"We're making lots of snow, lots of it," Sugar Mountain Ski Resort in North Carolina boasted on Sunday, after a storm delivered 8-10 inches of natural snow to the slopes over the weekend.
The bounty of the early snowstorm, paired with ideal temperatures for snowmaking, afforded the resort a head-start into the 2014-2015 winter season, beating the opening days of many competitors farther north.
Sugar Mountain officially opened on Nov. 2, the second earliest opening on record, just behind the Oct. 31 record set two years ago.
"It's exciting to get the winter season started early," Owner and President Gunther Jochl said.

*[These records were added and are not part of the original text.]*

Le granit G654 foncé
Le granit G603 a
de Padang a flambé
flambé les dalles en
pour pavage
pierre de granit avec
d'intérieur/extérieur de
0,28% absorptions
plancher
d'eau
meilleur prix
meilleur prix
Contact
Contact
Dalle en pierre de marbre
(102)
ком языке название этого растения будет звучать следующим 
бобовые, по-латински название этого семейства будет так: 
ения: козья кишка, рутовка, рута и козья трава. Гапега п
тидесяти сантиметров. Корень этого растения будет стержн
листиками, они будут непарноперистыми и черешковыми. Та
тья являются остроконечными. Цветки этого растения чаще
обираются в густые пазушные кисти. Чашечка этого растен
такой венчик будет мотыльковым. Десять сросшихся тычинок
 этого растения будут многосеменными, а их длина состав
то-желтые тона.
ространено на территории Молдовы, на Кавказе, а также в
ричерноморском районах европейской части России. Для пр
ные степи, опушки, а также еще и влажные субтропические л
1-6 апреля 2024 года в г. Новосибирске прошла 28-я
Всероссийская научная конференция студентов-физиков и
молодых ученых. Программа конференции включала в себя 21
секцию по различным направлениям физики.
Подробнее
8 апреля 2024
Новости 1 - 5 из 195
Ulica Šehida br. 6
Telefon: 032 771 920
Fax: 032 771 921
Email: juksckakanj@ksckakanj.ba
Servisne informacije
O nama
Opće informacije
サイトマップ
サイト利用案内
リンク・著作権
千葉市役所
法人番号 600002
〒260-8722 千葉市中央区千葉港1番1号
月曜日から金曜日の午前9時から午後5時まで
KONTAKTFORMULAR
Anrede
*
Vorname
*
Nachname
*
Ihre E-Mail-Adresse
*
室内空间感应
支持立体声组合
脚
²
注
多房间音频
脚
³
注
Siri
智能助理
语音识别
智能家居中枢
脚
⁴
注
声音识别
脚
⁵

The storm delivered more than a foot of snow to parts of the southern Appalachians, setting a new date for the earliest snowfall in recorded history for Columbia, South Carolina.
"This was unusual because it occurred right at the start of November," AccuWeather.com Lead Long-Range Forecaster Paul Pastelok said.
"To get a storm this early that far south is pretty impressive. It's more typical of late November into early December," he said.
Sugar Mountain was one of two resorts in the state to take the risk of opening early, despite temperatures forecast to waffle back and forth through the middle of November. Highs could again rise into the 60s at times.
Farther north, two New England resorts also committed to opening this week after double-digit snow totals broke new early-season records in some areas.
Sunday River Resort opened a single expert-level trail on Monday, with plans to then close again through Friday in order to make snow for the weekend.
Killington Resort in Vermont also opened to season pass holders Monday, with the general public opening on Tuesday.
"This is no surprise and we typically see northern New England skiing any time around Halloween," Andrew Davis, media partnerships director for Snocountry Ski Areas Association said.
"There is some friendly competition to open first and begin to offer the most open terrain. But a resort will let the weather dictate if they are going to commit the resources to making snow...," he said.